School Based Democracy
Welcome to Schools, what is this good for?
In this project, we have been working through the question of
How we can change schools to make them better, ultimately presenting our work and theses in the PLP spring exhibition.
A Background on Schools and Education
Schools take up a stage of life within which kids grow up into adults. In this stage of life, people are highly impressionable and build most of the habits that they will keep over their lifetimes. With them taking up such an important period of life, schools are made to educate kids to become good citizens with shared virtues, values, identities, and knowledge. Within and outside this framework, students can also construct their own individual identities which may differ from the group mindset.
In all countries and all around the world, the people that schools create aren’t perfect, and in many places the schooling they receive is sub optimal. This applies especially to students who come from poorer or less assimilated families where the school system is not accustomed to them and therefore serves them poorly. Overtime, societies can also change and through this change, create a difference in what an ideal school is. In Canada, our ideal for what a school should be has changed and schools also need to change and have changed in order to address parts of Canadian society. An example of such a change is the addition of the BC First Peoples (or an equivalent class) to the British Columbia curriculum in order to teach kids here (in BC) about native British Columbians, their culture, and the changes caused by colonization.
Schools usually teach ideas such as democracy in practice, with the only practical experiences of democracy students have within schools being through optional extracurricular activities such as student councils, work experience, and district level programs. Within these activities, students can (depending on the school they are in) actively participate in a democratic process – simply by participating. These programs can be joined by any student who is willing to put in the time and the effort that the program(s) require. This is where the problem lies. Only a minority of students within the school are choosing to partake. Within my school, Seycove, only about 10% of the student population is in Student Council. Of these students, almost all of them are also in the top 10% in terms of grades and other matters such as service hours and extracurricular participation.
My thesis as to How Schools Should Change
It is shown in studies that when people experience democracy firsthand as students, they are more likely to be democratically engaged when they are adults. So with the example above – participating in student councils, work experience and district level programs makes the part taking students much more civically engaged, identifying voting as one form of expressing their intentions and will, while students who do not take part in these extracurricular activities are more likely to act in the norms of their social group and have less interest and access to expressing their will by voting.
A solution to these problems is a school based democratic body where the whole student population would be able to suggest changes and would have to vote on those suggestions. Students would be able to vote on different ideas or projects.

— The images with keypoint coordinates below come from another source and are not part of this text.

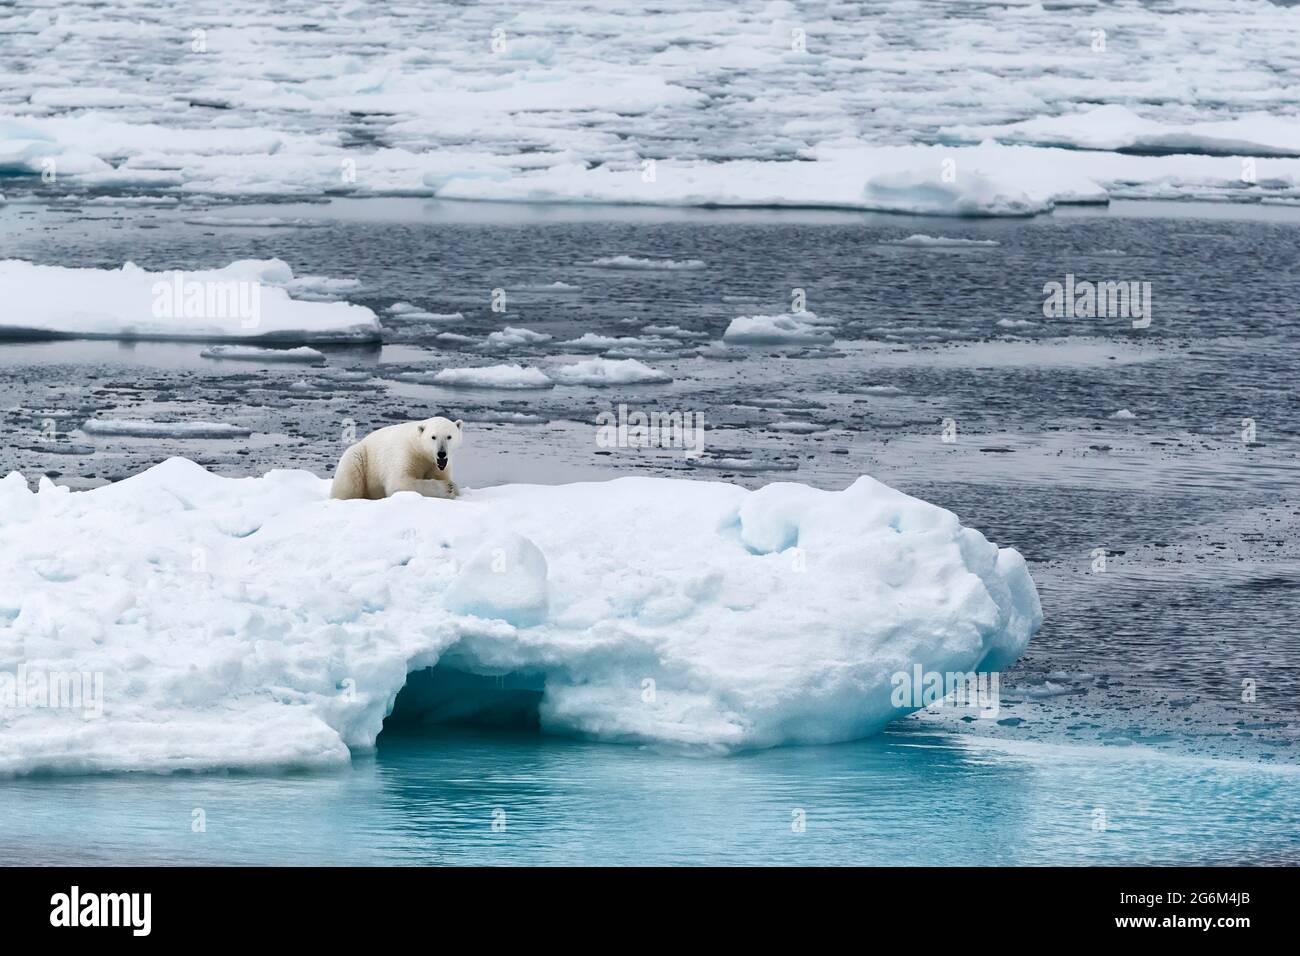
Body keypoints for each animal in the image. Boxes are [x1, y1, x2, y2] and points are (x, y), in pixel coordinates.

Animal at [330, 416, 464, 501]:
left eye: (449, 436)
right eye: (433, 437)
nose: (441, 453)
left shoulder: (438, 465)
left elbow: (441, 475)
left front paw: (453, 487)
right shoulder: (406, 453)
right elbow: (399, 482)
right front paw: (448, 488)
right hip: (360, 459)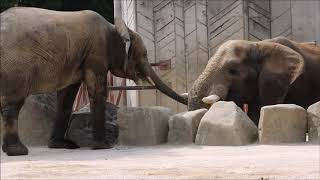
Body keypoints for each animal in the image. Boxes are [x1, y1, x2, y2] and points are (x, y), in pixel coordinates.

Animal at [0, 7, 186, 156]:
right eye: (144, 54)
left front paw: (63, 145)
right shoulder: (96, 52)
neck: (116, 28)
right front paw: (104, 147)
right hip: (16, 66)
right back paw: (18, 151)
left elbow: (67, 96)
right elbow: (97, 90)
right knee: (14, 104)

I have created a survey including examples of projects which I anticipate would create interest in different student groups so that everyone can find an area which resonates with them. The point of my survey is not the change the students would be able to implement in their school itself. My focus is on survey participant’s perception of the power of their voices. When the whole school experiences this democracy in the form of a direct democracy wherein all the students would be able to vote on all the major changes (do we want this? yes/no) which would result in effective changes in negotiation and collaboration with the school and the district, then the students would be more civil citizens in the future.
In order to further increase the autonomy and the impact of their decisions, the students would get a portion of the district or school budget which they would use at their discretion. In 2022/23, the school district budget for North Vancouver was $225 million. If the students of every high school in North Vancouver were to get $5,000 for their student led democracy, it would only cost the district $35,000, less than 0.01% of the district budget.
Mandatory Community Service
To engage students even further it would be recommendable to have them partake in the projects directly. Many of the students’ suggestions would require low skill labour which the students will be able fulfil. This would not only keep the cost down, it would be also teaching students practical skills our generations seems to be lacking. For example, the a majority of the voters in my survey want ping pong at my school, Seycove, they would have to help with the building and maintenance of it. Students will experience pride and will place more value into what they created themselves (Ikea effect).
As you may have seen, in my survey I chose to have a PLP project Posters that would draw interest, showcasing projects which would be achievable and bring improvement to the schools and the students. I shared my survey with the students one week prior to the exhibition where I shared the idea. I also engaged two control groups, the teachers and the parents. Although I asked teachers and parents to fill out the survey, my fellow students were much more willing to participate. Here are the results for the surveys.
By making schools semi-autonomous and using democratic practices (democratic within the student population) for decision making, we can create a transformative educational environment that makes students care more about their schools and empowers them to participate in decision-making processes later on in life as well. This supports the growth of informed citizens who understand the power of their voices and their capacity to make lasting changes in their communities.
As we strive to create a better future, it is imperative to invest in educational systems that prioritize student agency, democratic values, and the development of civil citizens. Through the combination of semi-autonomous schools and democratic practices, we can shape a generation which would not only be academically competent but also be actively engaged in shaping their communities, provinces, and nation(s).